To create this civilian agency, Eisenhower looked to the closest existing equivalent – the NACA. And so it was on October 1st 1958, the National Advisory Committee for Aeronautics got a new identity and a new remit as the National Aeronautics and Space Administration – NASA.
The immediate effect of NASA’s creation was the end of MISS and Project Adam as the newly formed agency took up the challenge of putting the first American in space. The research carried out under these projects all counted towards a new project – Project Mercury. Another of the key changes was the assimilation by the agency of some military facilities seen as key to achieving NASA’s goals, and so it was that soon von Braun’s ABMA team at Huntsville became the core of the Marshall Spaceflight Centre and fulfilled his dreams of creating the rockets needed to take man into space.
So could MISS or Project Adam have succeeded and put an American in space before Gagarin’s flight in 1961? Had funding been granted at an early enough stage then a sub-orbital flight may have been possible, in fact had von Braun not insisted on an extra Mercury Redstone test ahead of Alan Shepard’s flight, he could still have become the first man in space.
What is more doubtful is whether an American could have beaten Gagarin into orbit.
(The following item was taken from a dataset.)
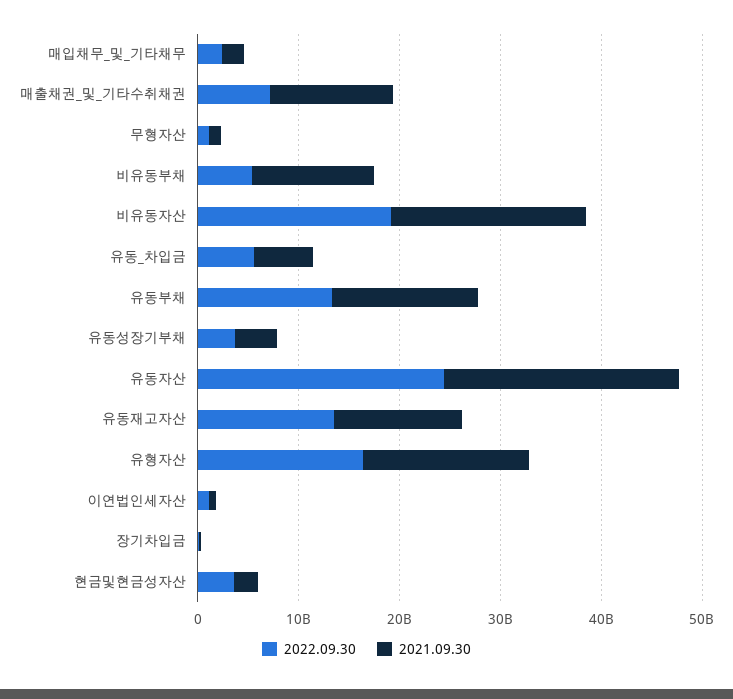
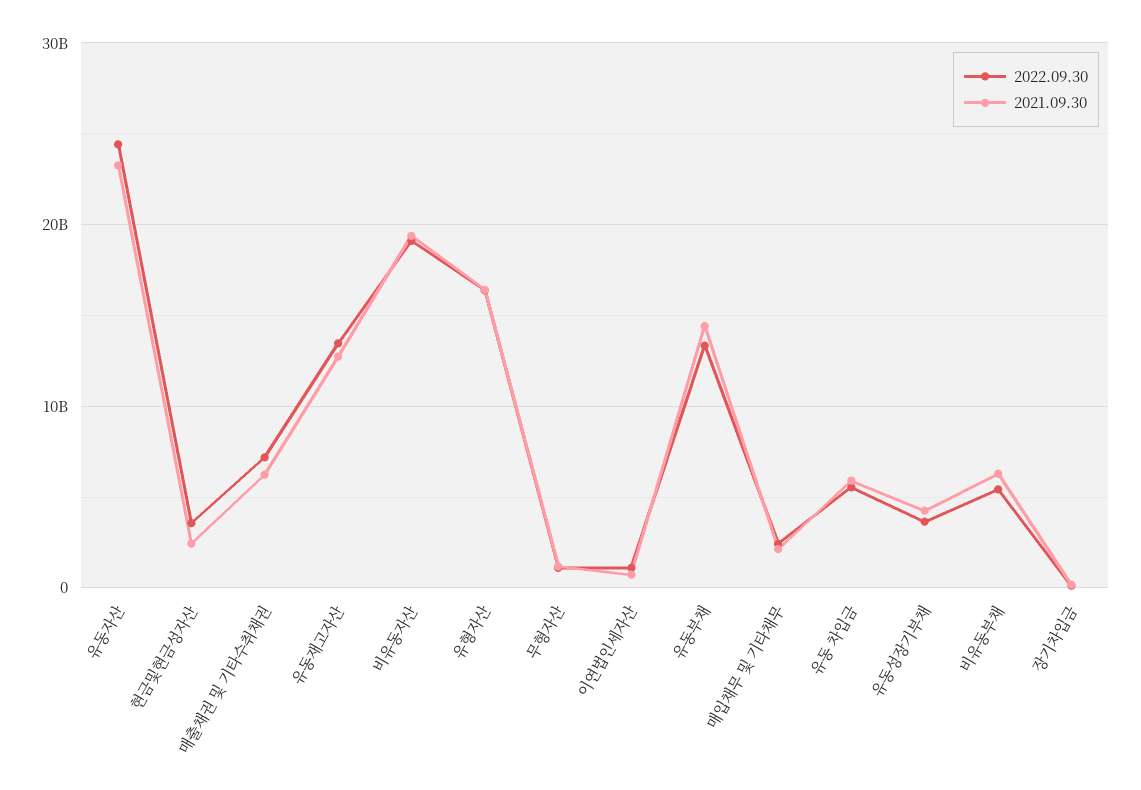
2021.09.30, 매출채권_및_기타수취채권: 12000000000 -> 6000000000
2021.09.30, 비유동부채: 12000000000 -> 6000000000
Even the Air Force came to the conclusion that MISS would require the Atlas booster to achieve this and it’s highly doubtful that Atlas could have been made reliable enough for man rating any sooner than it actually was under the auspices of Project Mercury. No other booster available at the time could really have done the job.
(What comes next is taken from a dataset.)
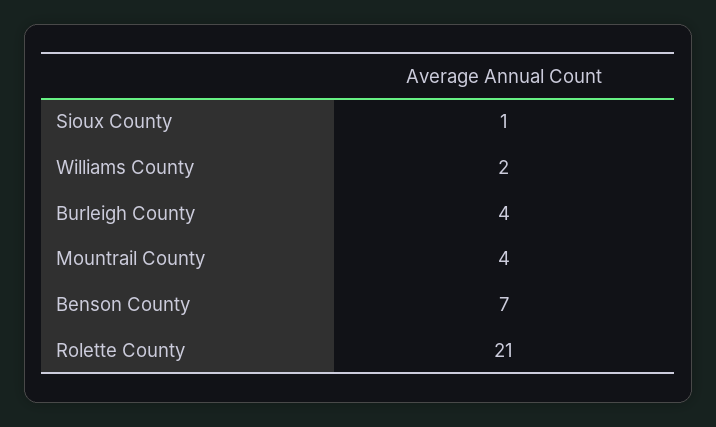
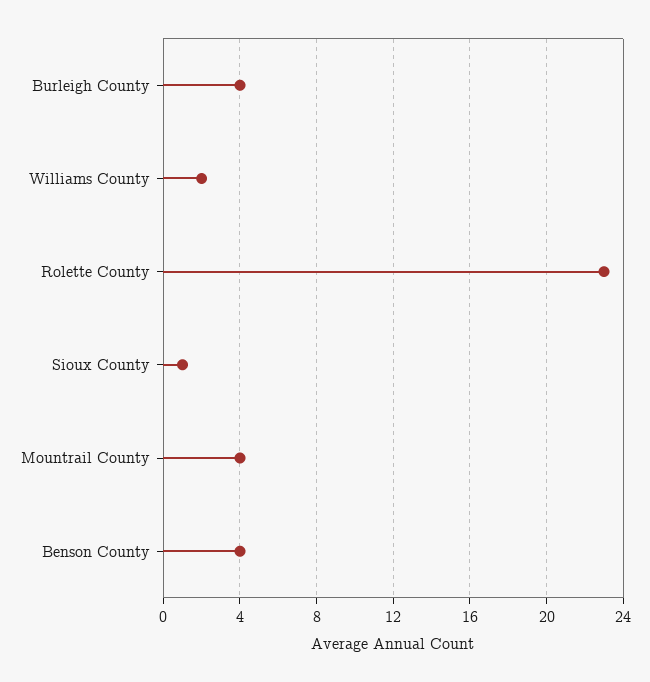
Benson County: 7 -> 4
Rolette County: 21 -> 23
Ironically, when it came to early space launchers, the United States was a victim of it’s own success in making smaller nuclear weapons. They developed the missiles required to deliver these, not to loft spacecraft. The Soviet Union, with far larger, less sophisticated warheads to deliver needed the grunt of Korolev’s powerful R7 – a missile of doubtful practicality as a weapon, but as it turned out a highly practical launch vehicle.